By ignoring the law in some areas, the Biden administration also undermined its own efforts to strengthen protections elsewhere. Secretary of Defense Lloyd Austin, for instance, tasked the Pentagon with developing an infrastructure to mitigate civilian harm in conflict, drawing on the lessons of the United States’ 20 years of counterterrorism operations. The Department of Defense now includes a staff fully focused on civilian protection and a new center created to develop training, doctrine, and investigation procedures to minimize and recognize civilian harm caused by US operations. It is a historic effort that could save many lives in conflicts that involve either the United States or its partners. Austin aimed to bring US security partners on board, too, to adopt a similar civilian protection ethos and set of standards. But after Washington overlooked war crimes to support Israel’s campaign in Gaza, other countries may no longer take the United States seriously on matters of civilian protection and adherence to international humanitarian law.

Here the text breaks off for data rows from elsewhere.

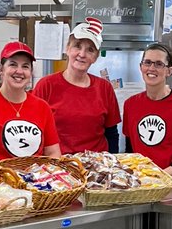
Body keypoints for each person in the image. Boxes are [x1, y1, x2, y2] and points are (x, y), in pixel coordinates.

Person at [0, 41, 61, 177]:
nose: (19, 71)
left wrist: (43, 177)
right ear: (1, 69)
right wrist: (10, 177)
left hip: (35, 187)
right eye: (13, 64)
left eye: (25, 66)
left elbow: (53, 153)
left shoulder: (42, 107)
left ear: (31, 72)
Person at [33, 17, 121, 154]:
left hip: (96, 167)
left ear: (96, 57)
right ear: (67, 48)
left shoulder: (105, 88)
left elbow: (112, 133)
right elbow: (34, 132)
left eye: (90, 50)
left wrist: (114, 164)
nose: (82, 54)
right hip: (58, 166)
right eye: (77, 46)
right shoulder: (46, 86)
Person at [122, 43, 172, 184]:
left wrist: (160, 175)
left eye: (158, 64)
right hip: (141, 185)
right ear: (141, 67)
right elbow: (130, 150)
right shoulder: (130, 104)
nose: (151, 68)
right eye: (147, 62)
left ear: (169, 71)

All conflicts have seen some violation of the laws of war. The United States itself has a checkered history, including most recently in Afghanistan and Iraq. But the rules are worth preserving, even if their defenders do not always live up to the standards of conduct they espouse. These guardrails are meant to save lives and to hold violators accountable. Biden could have fortified these protections, using the United States’ influence and meeting its responsibilities as a superpower, one of the founders of international humanitarian law, one of the world’s largest arms suppliers, and the UN’s largest contributor. But he squandered the opportunity and allowed the norms that protect civilians in war to break down.

A TARNISHED LEGACY

Why Biden abandoned human rights as a tenet of US foreign policy will be a question for historians and biographers. It could be that he never truly believed that protecting human rights abroad was a central US interest—but he did make the issue a centerpiece of his presidential campaign and his promises after inauguration. Perhaps he arrived in the Oval Office only to realize the world was even more complex than he expected and decisions harder to make. But after decades working on foreign policy, he must have known the realities.

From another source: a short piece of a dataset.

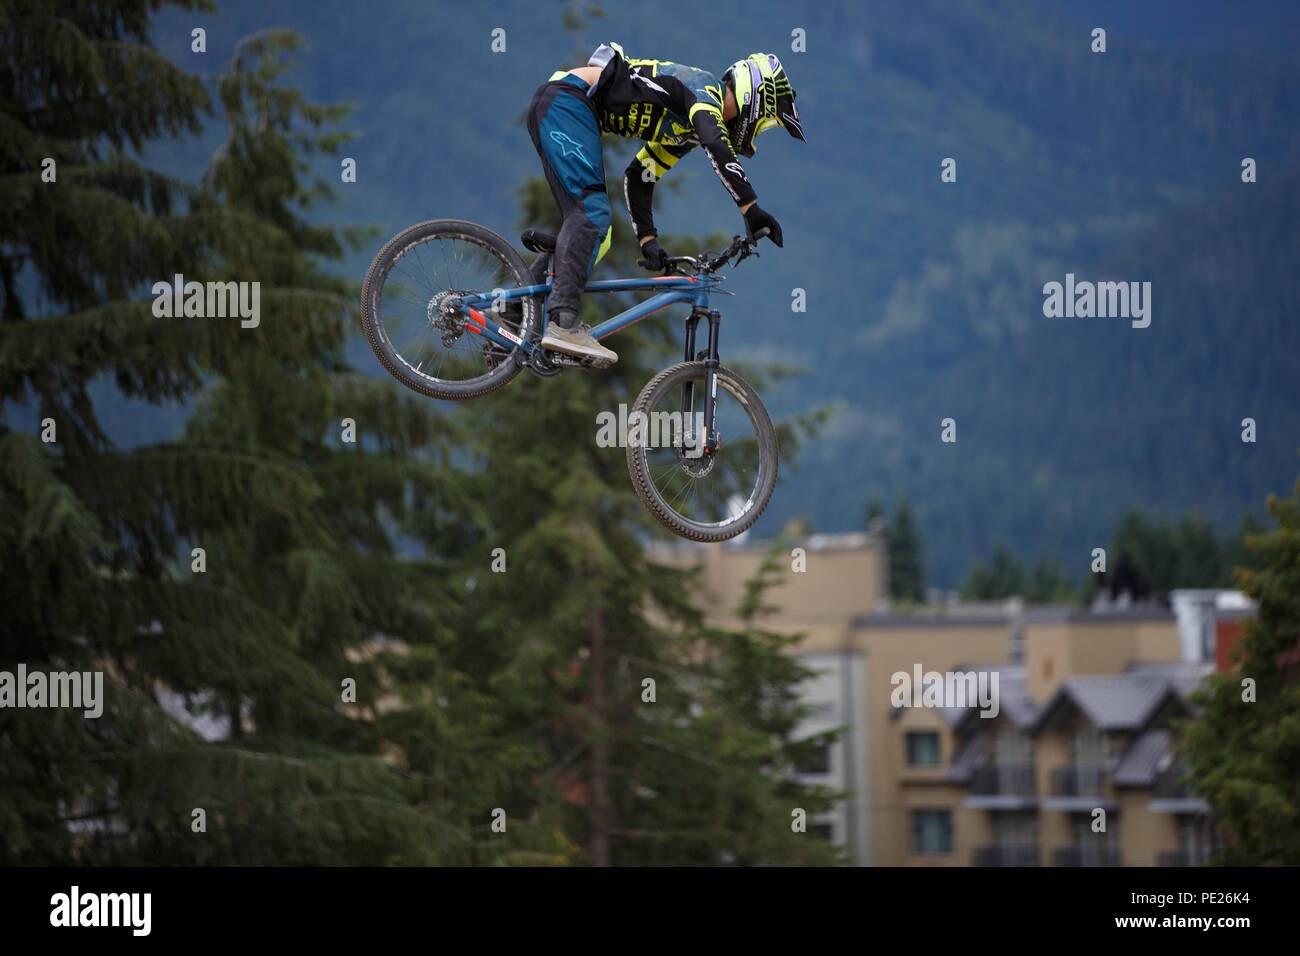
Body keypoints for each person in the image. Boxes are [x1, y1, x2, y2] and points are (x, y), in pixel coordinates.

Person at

Whatever the reason, Biden’s inconsistencies on human rights and the rule of law have left these principles vulnerable to further erosion under future presidents and other world leaders. If the United States continues to lower the standards to which it holds its partners, allowing many of them to commit human rights abuses and face no repercussions, there will be few defenders of the rules-based order left. This outcome plays right into the hands of China and Russia, both of which have been trying to pry open cracks in the rules-based international system. Washington’s comparative advantage has been its willingness to throw its weight behind the defense of human rights and thus keep intact a global order that is highly favorable to US interests. By declining to deploy US power when it counted most, Biden ceded that advantage.

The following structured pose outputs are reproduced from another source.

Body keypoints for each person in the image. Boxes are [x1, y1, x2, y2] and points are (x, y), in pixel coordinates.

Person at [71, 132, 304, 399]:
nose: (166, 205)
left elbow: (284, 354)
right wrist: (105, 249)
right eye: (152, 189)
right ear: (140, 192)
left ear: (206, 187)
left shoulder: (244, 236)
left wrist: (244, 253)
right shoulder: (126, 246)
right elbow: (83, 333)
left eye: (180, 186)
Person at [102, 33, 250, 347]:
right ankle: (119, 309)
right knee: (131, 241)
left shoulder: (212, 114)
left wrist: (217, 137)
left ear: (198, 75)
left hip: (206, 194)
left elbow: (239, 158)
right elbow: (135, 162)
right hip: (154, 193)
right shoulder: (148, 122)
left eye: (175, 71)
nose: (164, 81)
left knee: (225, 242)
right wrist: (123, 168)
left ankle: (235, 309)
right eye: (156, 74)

The forfeit brings the United States down to the level of its adversaries, relying on economic and military deals to shape outcomes abroad and minimizing the very democratic values that Biden himself said make the United States what it is. It endangers people both in the United States and around the world who are supposed to be protected by the web of norms that make up the international system. After a long career of public service, Biden made his bid for the presidency with pledges to mount a strong defense of human rights. Yet when he reached the United States’ highest office and took charge of the power it holds, Biden backed away from the fight for a more principled foreign policy and a more humane world.